DATENSATZ ->
>>>>>
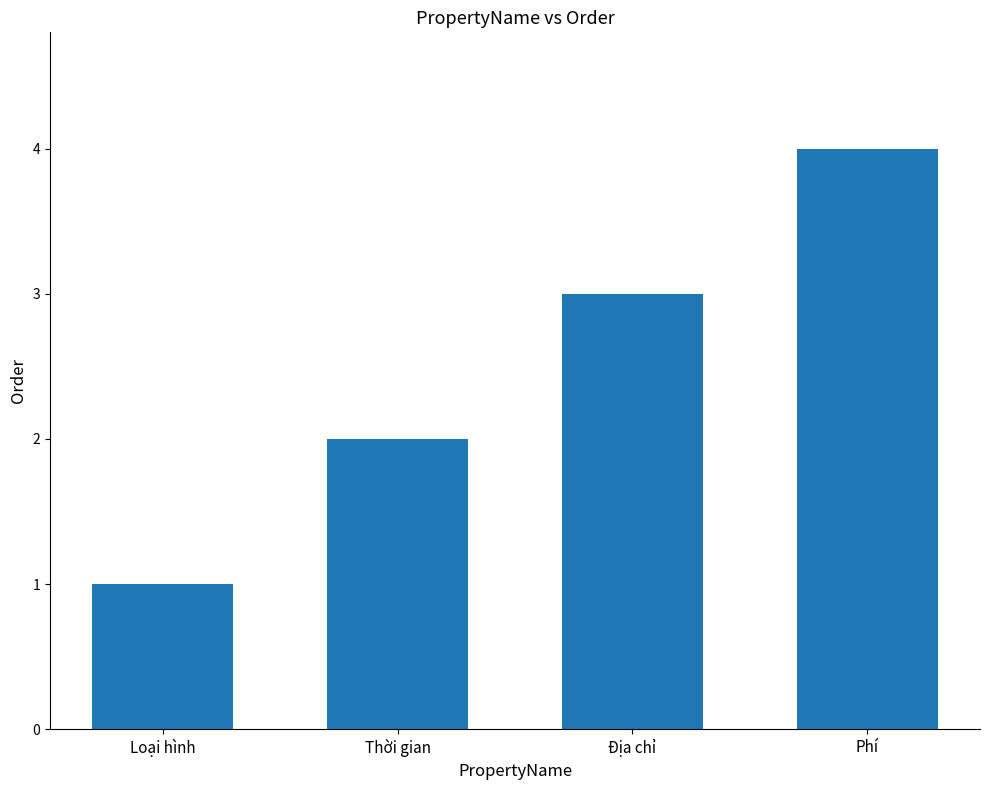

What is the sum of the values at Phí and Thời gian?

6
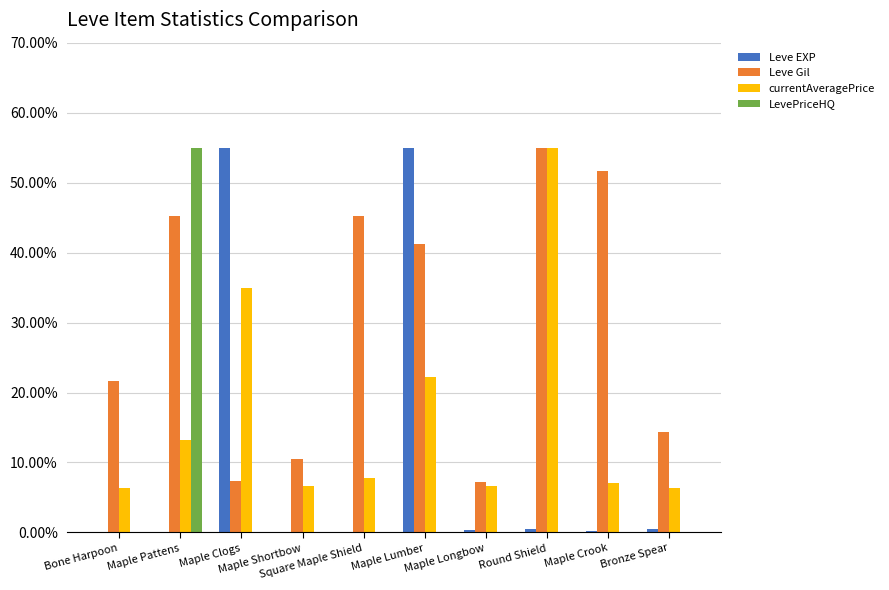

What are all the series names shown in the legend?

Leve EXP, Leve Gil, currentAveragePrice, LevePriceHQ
<<<<<
>>>>>
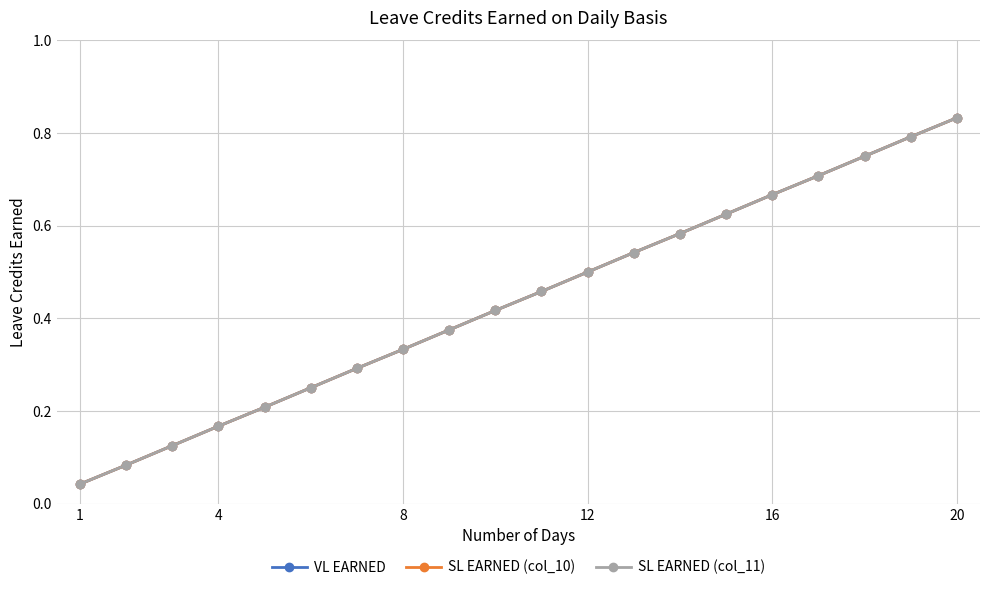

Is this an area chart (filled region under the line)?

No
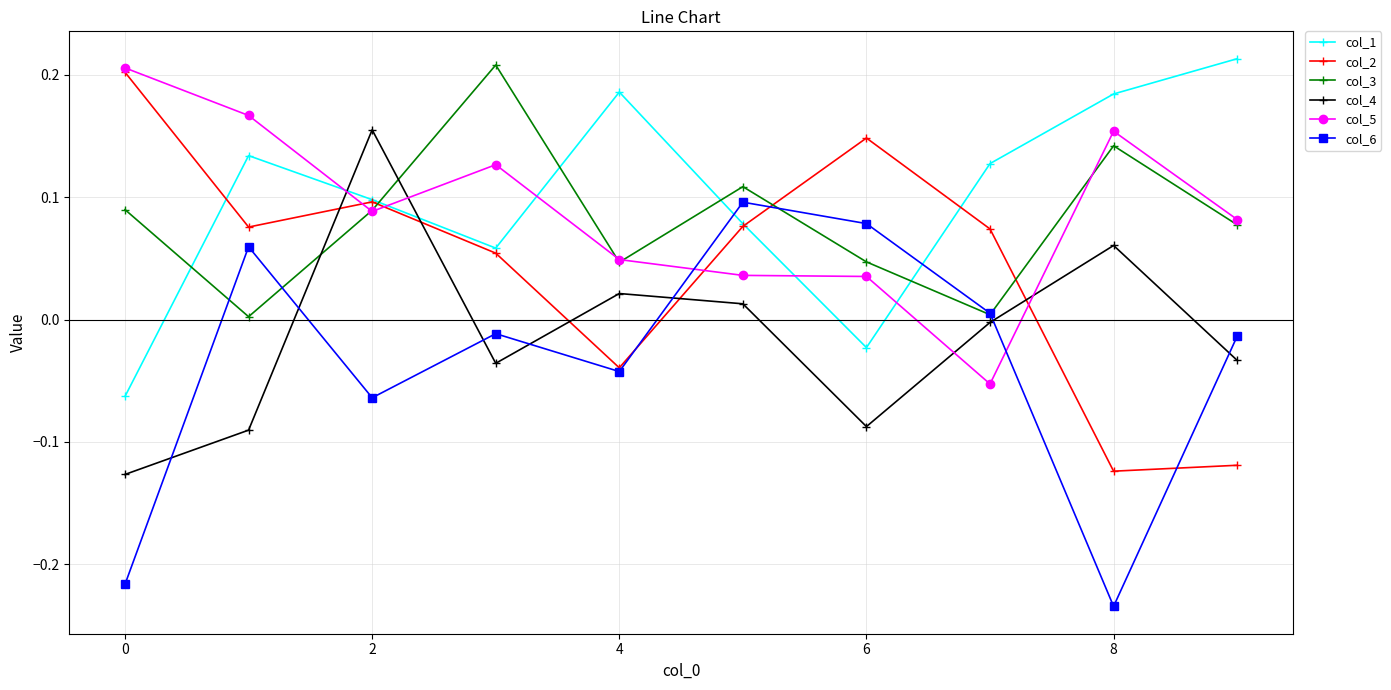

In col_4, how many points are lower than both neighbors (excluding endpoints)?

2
<<<<<
Zitiere die Zeilen wörtlich: Beginne bei der Zeile, die „What is the“ enthält, und höre nach der Zeile auf, die „What are all“ enthält. Lass die Bilder in deiner Antwort weg.

What is the sum of the values at Phí and Thời gian?

6

What are all the series names shown in the legend?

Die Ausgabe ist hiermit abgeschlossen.